In particolare, la Corte di merito non ha chiarito il senso e la portata che ha attribuito all’espressione contenuta nel testamento in cui si dice “A F. lascio quale legittima (……)”, non spiegando in alcun modo come andasse interpretata la disposizione testamentaria e, in particolare, se andasse interpretata come disponente un legato in sostituzione di legittima, o un legato in conto di legittima, né la ragione per la quale essa non potesse essere interpretata come istituzione di erede pro quota ex re certa (Cass. 18 gennaio 12007, n. 1066). La Corte, pertanto, non ha spiegato in alcun modo, sul piano dell’interpretazione del testamento, perché qualificasse F.P. pretermesso, ciò facendo del tutto apoditticamente e fondando su tale qualificazione le statuizioni della sentenza impugnata.

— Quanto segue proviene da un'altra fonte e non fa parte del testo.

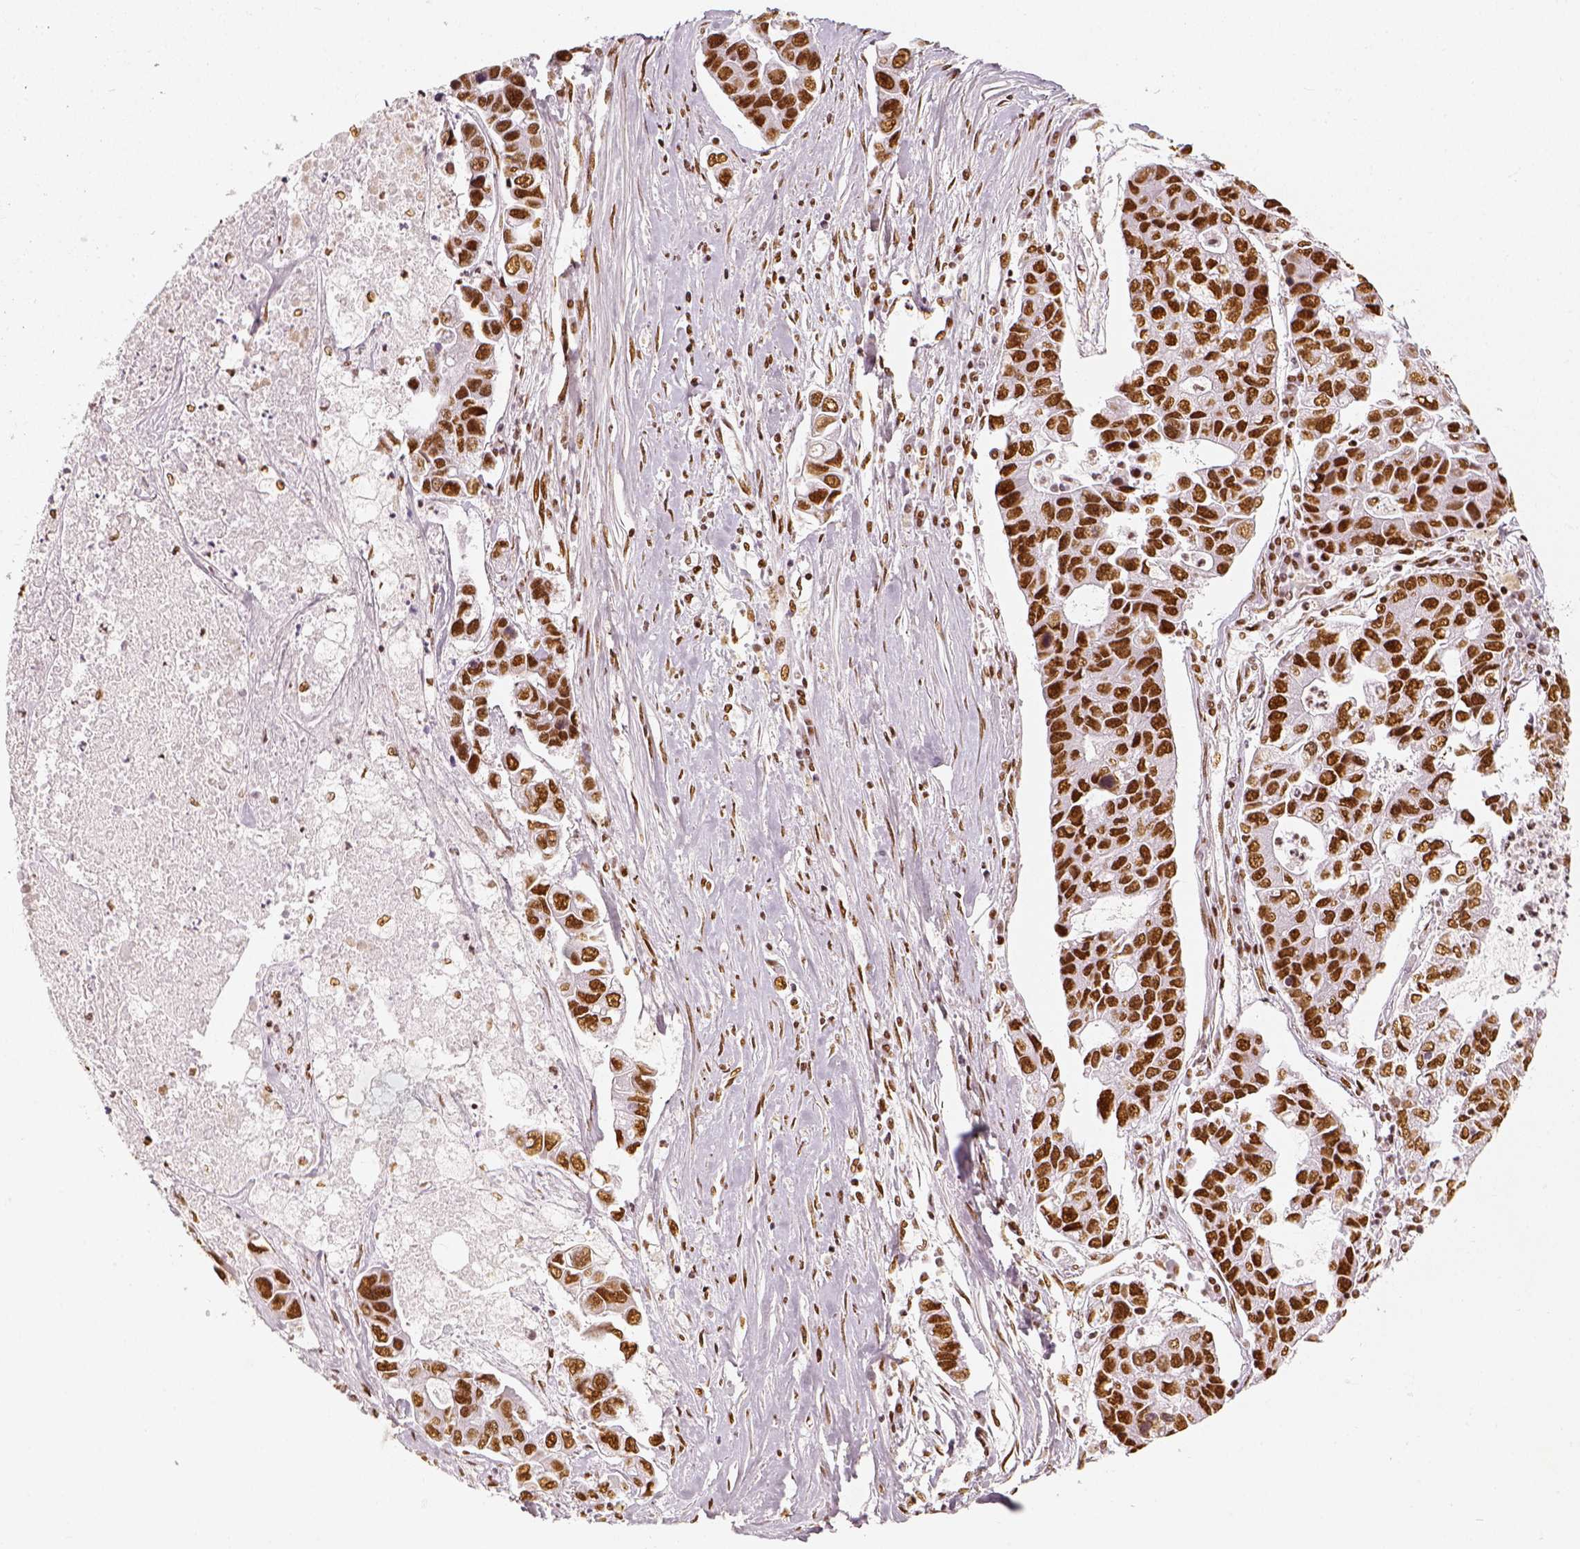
{"staining": {"intensity": "strong", "quantity": ">75%", "location": "nuclear"}, "tissue": "lung cancer", "cell_type": "Tumor cells", "image_type": "cancer", "snomed": [{"axis": "morphology", "description": "Adenocarcinoma, NOS"}, {"axis": "topography", "description": "Bronchus"}, {"axis": "topography", "description": "Lung"}], "caption": "This micrograph demonstrates immunohistochemistry (IHC) staining of human lung cancer, with high strong nuclear staining in about >75% of tumor cells.", "gene": "KDM5B", "patient": {"sex": "female", "age": 51}}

Ne consegue che il motivo va accolto nei sensi su detti, con assorbimento di tutti gli altri motivi e la sentenza impugnata va cassata, con rinvio della causa ad altra sezione della Corte di appello di Trento, alla quale va demandato il compito della regolamentazione delle spese giudiziali anche del presente giudizio di cassazione.

P.Q.M.

La Corte accoglie il secondo motivo nei sensi di cui in motivazione, dichiara assorbiti gli altri motivi, cassa la sentenza impugnata e rinvia anche per le spese del presente giudizio di cassazione ad altra sezione della Corte di Appello di Trento.